The first act of Happy Hour contains a long scene that’s among the very best in recent movies: a workshop (think team-building seminar meets Happening) organized by Fumi and led by an enigmatic artist who goes by Ukai (Shuhei Shibata). This scene has drawn apt comparisons to the rehearsal scenes in Jacques Rivette’s Out 1 and L’Amour fou, but what makes this digressive foray into real-time cinema so rich is where Hamaguchi winds up taking Ukai later in the film. He’s first presented as a handsome guru-type who became famous for fashioning gravity-defying sculptures of debris after an earthquake. But the full scope of Ukai’s personality emerges piecemeal across various interactions with the four protagonists, and he comes to more closely resemble the mind-controlling amnesiac villain from Kiyoshi Kurosawa’s Cure than some sort of benevolent land artist. (It seems relevant to note here that Hamaguchi studied under Kurosawa at Tokyo University of the Arts.) What’s more, the fact that the script of Happy Hour was the product of extensive improvisational workshopping by Hamaguchi and an assortment of amateur thespians slyly implies a knotty point of identification between the director and this strange, sometimes menacing figure.
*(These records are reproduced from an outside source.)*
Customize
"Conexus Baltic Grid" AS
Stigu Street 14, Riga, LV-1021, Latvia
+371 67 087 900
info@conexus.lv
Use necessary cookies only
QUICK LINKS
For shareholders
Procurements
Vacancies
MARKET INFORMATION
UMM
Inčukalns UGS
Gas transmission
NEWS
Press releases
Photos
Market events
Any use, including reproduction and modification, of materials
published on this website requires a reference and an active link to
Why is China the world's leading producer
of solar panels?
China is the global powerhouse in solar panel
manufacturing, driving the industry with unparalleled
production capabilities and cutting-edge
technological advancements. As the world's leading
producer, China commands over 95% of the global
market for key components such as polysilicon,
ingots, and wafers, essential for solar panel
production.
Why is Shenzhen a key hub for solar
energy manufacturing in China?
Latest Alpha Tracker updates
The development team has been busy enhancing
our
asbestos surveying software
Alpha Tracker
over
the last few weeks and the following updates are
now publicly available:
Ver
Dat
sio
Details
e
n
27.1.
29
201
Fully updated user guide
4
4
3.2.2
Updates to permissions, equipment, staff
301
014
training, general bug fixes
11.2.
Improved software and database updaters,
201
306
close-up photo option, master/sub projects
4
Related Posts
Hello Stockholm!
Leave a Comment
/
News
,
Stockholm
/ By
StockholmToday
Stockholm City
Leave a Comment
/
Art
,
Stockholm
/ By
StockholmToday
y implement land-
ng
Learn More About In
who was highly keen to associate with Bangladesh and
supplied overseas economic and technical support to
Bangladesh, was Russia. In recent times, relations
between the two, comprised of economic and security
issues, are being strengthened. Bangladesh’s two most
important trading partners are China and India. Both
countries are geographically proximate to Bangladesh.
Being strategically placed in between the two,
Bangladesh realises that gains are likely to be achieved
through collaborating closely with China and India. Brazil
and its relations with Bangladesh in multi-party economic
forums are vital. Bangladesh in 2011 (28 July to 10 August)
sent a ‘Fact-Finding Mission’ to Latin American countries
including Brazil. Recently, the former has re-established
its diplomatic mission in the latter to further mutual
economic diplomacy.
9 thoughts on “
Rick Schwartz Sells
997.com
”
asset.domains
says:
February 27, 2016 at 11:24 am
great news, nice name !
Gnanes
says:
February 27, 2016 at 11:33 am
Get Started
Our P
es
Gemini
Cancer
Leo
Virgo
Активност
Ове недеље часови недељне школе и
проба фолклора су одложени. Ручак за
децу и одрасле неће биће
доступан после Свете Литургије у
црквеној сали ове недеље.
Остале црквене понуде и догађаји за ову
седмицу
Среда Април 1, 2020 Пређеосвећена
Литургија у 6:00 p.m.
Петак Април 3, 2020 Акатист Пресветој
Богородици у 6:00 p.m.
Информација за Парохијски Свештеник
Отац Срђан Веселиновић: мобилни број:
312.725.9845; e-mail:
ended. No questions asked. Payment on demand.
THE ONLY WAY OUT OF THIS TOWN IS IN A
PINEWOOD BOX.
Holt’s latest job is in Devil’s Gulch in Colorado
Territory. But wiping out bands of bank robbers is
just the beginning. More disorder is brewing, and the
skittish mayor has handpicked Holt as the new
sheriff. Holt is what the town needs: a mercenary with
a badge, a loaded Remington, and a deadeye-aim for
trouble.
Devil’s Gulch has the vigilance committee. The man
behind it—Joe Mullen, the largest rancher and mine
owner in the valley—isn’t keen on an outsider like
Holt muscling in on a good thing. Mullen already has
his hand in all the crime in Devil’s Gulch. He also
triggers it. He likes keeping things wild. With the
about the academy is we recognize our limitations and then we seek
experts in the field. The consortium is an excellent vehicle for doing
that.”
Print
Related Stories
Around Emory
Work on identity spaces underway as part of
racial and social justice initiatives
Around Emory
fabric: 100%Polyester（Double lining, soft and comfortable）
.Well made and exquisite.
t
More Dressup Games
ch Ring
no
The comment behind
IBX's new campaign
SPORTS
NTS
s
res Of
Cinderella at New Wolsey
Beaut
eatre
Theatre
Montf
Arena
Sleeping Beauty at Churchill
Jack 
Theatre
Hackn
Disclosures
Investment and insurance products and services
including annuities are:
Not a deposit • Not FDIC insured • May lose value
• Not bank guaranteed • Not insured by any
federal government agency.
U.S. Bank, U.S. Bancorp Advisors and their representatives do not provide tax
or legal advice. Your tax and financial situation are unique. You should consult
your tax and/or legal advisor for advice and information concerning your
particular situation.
Another long scene in the film confounds our narrative expectations profoundly: a reading at Fumi’s arts space by the author she suspects her husband of lusting after, followed by a Q&A that winds up being led by Kohei, an improbably sensitive and capable moderator. The scene is nearly as audacious in its use of eventful duration as the workshop sequence with Ukai, and the subtle ways in which it distorts what we thought we knew about the film’s supporting players are as exhilarating as the attendees’ feedback is plausibly interminable.
Buoyed by four captivating performances from its unheralded actresses, Happy Hour is a fascinating, towering confection of contradictions: a modest epic; a work that simultaneously resembles both contemporary television drama and art cinema at its airiest; a film you feel like you’ve seen before but that somehow never ceases to surprise. I suspect we’ll be talking about this one for some time to come—and not because of its length.
Dan Sullivan is the assistant programmer at the Film Society of Lincoln Center.